The White House and top HHS officials say the Medicare policies outlined in the president’s Oct. 3 executive order will enhance the program’s fiscal sustainability. If you believe that, I have some cheap land next to Mar-a-Lago to sell you.
The order calls for a six-month study to “identify approaches” that move Medicare fee-for-service payments close to “the prices paid for services in Medicare Advantage and the commercial insurance market.” The president also gave the HHS secretary six months to recommend a transition to “true market-based pricing in the FFS Medicare program,” including “using MA-negotiated rates to set FFS Medicare rates.”
Here’s what one healthcare lobbyist told me she scribbled in her notes about those contradictory statements: “?!?!?!”
There’s a simple explanation for her reaction. According to the two most recent Medicare Payment Advisory Commission reports, average Medicare FFS payments to physicians are about 75% of commercial rates.
Hospitals are even further behind. MedPAC says hospital margins for all payers were 7.1% in 2017, even though their margins on Medicare payments were a negative 9.9%. The spread between commercial and government rates are at least as high for hospitals as they are for docs.
Therefore, the idea that moving FFS payments closer to commercial rates would save taxpayers money or lead to “fiscal sustainability” is absurd on its face. It would sharply increase government Medicare payouts—perhaps by a hundred billion dollars a year—and give a comparable windfall to employers who offer private plans.

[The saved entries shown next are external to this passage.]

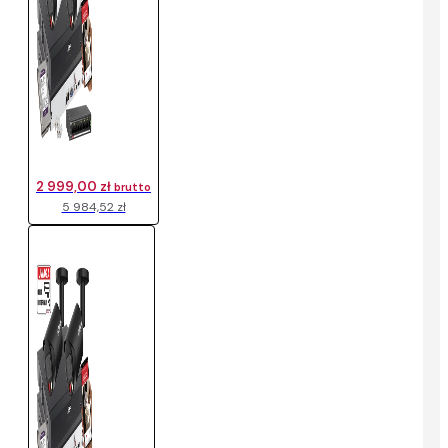
2 999,00 zł
brutto
5 984,52 zł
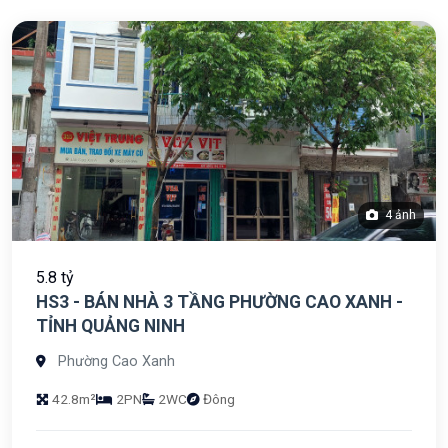
4 ảnh
5.8 tỷ
HS3 - BÁN NHÀ 3 TẦNG PHƯỜNG CAO XANH -
TỈNH QUẢNG NINH
Phường Cao Xanh
42.8m²
2PN
2WC
Đông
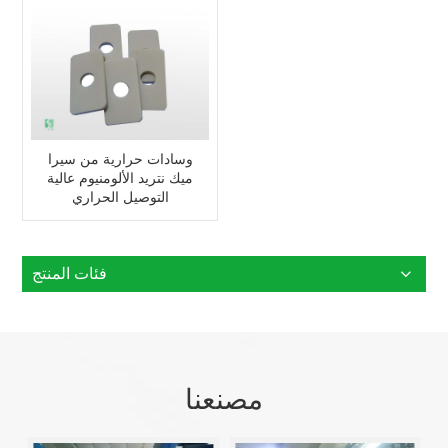
وسادات حرارية من سيرا
ميك نتريد الألومنيوم عالية
التوصيل الحراري
فئات المنتج
مصنعنا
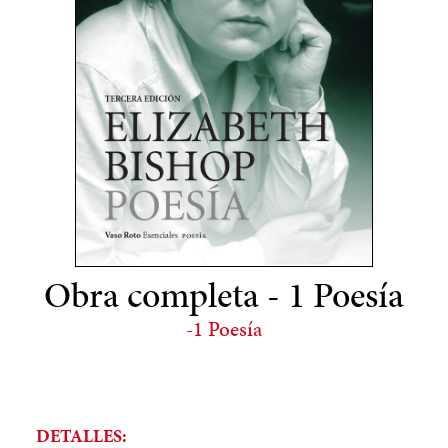
Obra completa - 1 Poesía
-1 Poesía
DETALLES:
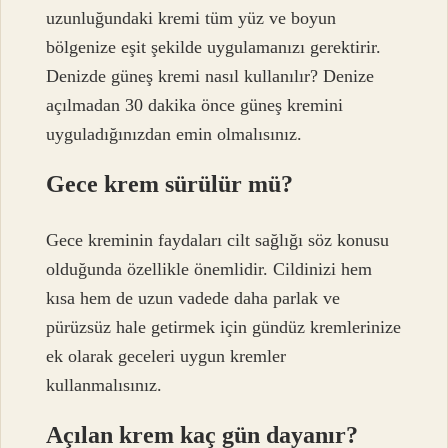
uzunluğundaki kremi tüm yüz ve boyun
bölgenize eşit şekilde uygulamanızı gerektirir.
Denizde güneş kremi nasıl kullanılır? Denize
açılmadan 30 dakika önce güneş kremini
uyguladığınızdan emin olmalısınız.
Gece krem sürülür mü?
Gece kreminin faydaları cilt sağlığı söz konusu
olduğunda özellikle önemlidir. Cildinizi hem
kısa hem de uzun vadede daha parlak ve
pürüzsüz hale getirmek için gündüz kremlerinize
ek olarak geceleri uygun kremler
kullanmalısınız.
Açılan krem kaç gün dayanır?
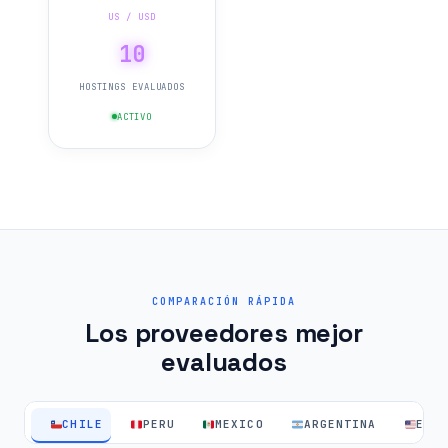
US / USD
10
HOSTINGS EVALUADOS
ACTIVO
COMPARACIÓN RÁPIDA
Los proveedores mejor
evaluados
CHILE
PERU
MEXICO
ARGENTINA
EEU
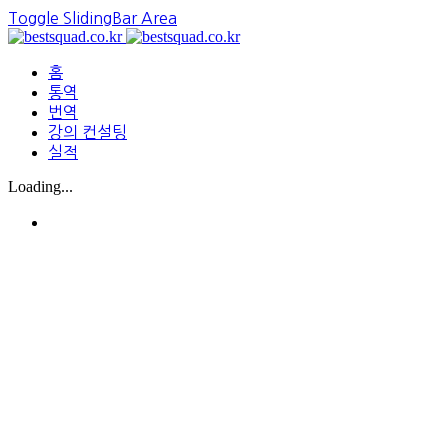
Toggle SlidingBar Area
홈
통역
번역
강의 컨설팅
실적
Loading...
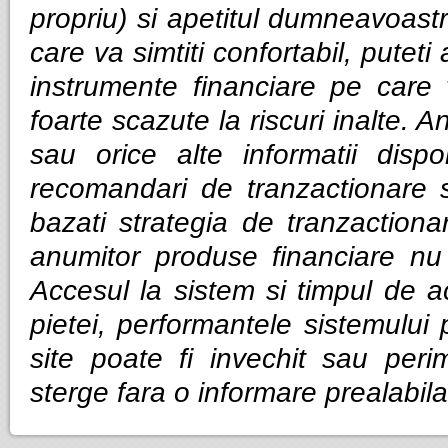
propriu) si apetitul dumneavoastra
care va simtiti confortabil, puteti
instrumente financiare pe care v
foarte scazute la riscuri inalte. Anal
sau orice alte informatii dispo
recomandari de tranzactionare 
bazati strategia de tranzactiona
anumitor produse financiare nu g
Accesul la sistem si timpul de ac
pietei, performantele sistemului p
site poate fi invechit sau per
sterge fara o informare prealabila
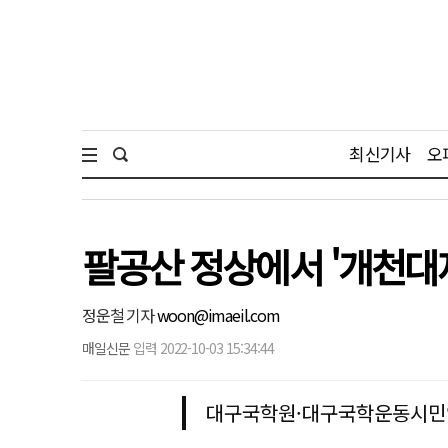
최신기사
오
팔공산 정상에서 '개천대제
정운철 기자
woon@imaeil.com
매일신문
입력 2022-10-03 15:34:44
대구국학원·대구국학운동시민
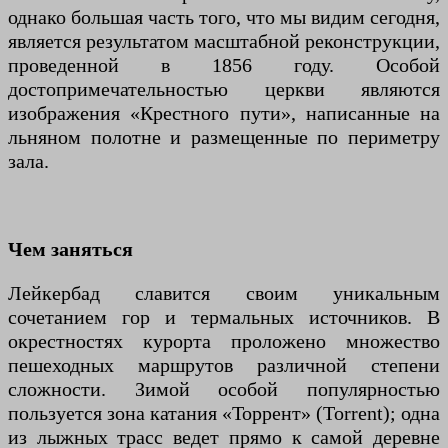
однако большая часть того, что мы видим сегодня,
является результатом масштабной реконструкции,
проведенной в 1856 году. Особой
достопримечательностью церкви являются
изображения «Крестного пути», написанные на
льняном полотне и размещенные по периметру
зала.
Чем заняться
Лейкербад славится своим уникальным
сочетанием гор и термальных источников. В
окрестностях курорта проложено множество
пешеходных маршрутов различной степени
сложности. Зимой особой популярностью
пользуется зона катания «Торрент» (Torrent); одна
из лыжных трасс ведет прямо к самой деревне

An honest study would inevitably point that out. Perhaps that’s what HHS Secretary Alex Azar and CMS Administrator Seema Verma had in mind since most of the rest of the executive order seemed designed to move more seniors into MA plans and move FFS rates toward MA rates. In 2018, 34% of all beneficiaries were covered by an MA plan.
What are those rates? Well, no one has a complete picture. MA plans only know the rates they pay each provider in a market, not what other insurers pay. Hospitals and physicians only know the rates they collect from each insurer, not what other hospitals or physicians collect. Neither side is willing to discuss or disclose their rates.
Curiously, the government, which pays the bills, has no idea, either. As MedPAC noted in its September report, the last MA encounter data received from insurers (which would include both use and price data) is useless “given the data errors and omissions that we found.” Good data would provide a foolproof way of learning whether plans are making their money by stinting on care or cherry-picking among potential enrollees, which CMS has raised as a concern.
MA plans have no interest in paying hospitals and physicians more than FFS Medicare. That would jeopardize their margins, which, barring stinting and cherry-picking, depend on paying less and being more efficient than uncoordinated FFS medicine.
Many providers say MA plans are paying less, especially in markets where they’ve succeeded in establishing narrow networks. Yet the executive order calls on HHS to “remove unnecessary barriers to private contracts that allow Medicare beneficiaries to obtain the care of their choice.” Narrows networks in MA plans are beneficiaries’ primary barriers to choice. Ending them would drive MA prices higher, not lower.
It’s notable that the word “transparency” did not appear once in the executive order. Nor did transparency for MA plan data surface in the administration’s proposal to revamp the anti-kickback laws, which called for lifting rules that can stand in the way of providers revealing prices to patients.
The executive order began with a 350-word diatribe against Medicare for All, which stands no chance of passage. It’s fair to conclude its mishmash of contradictory ideas was an election-year political statement, not a substantive policy initiative.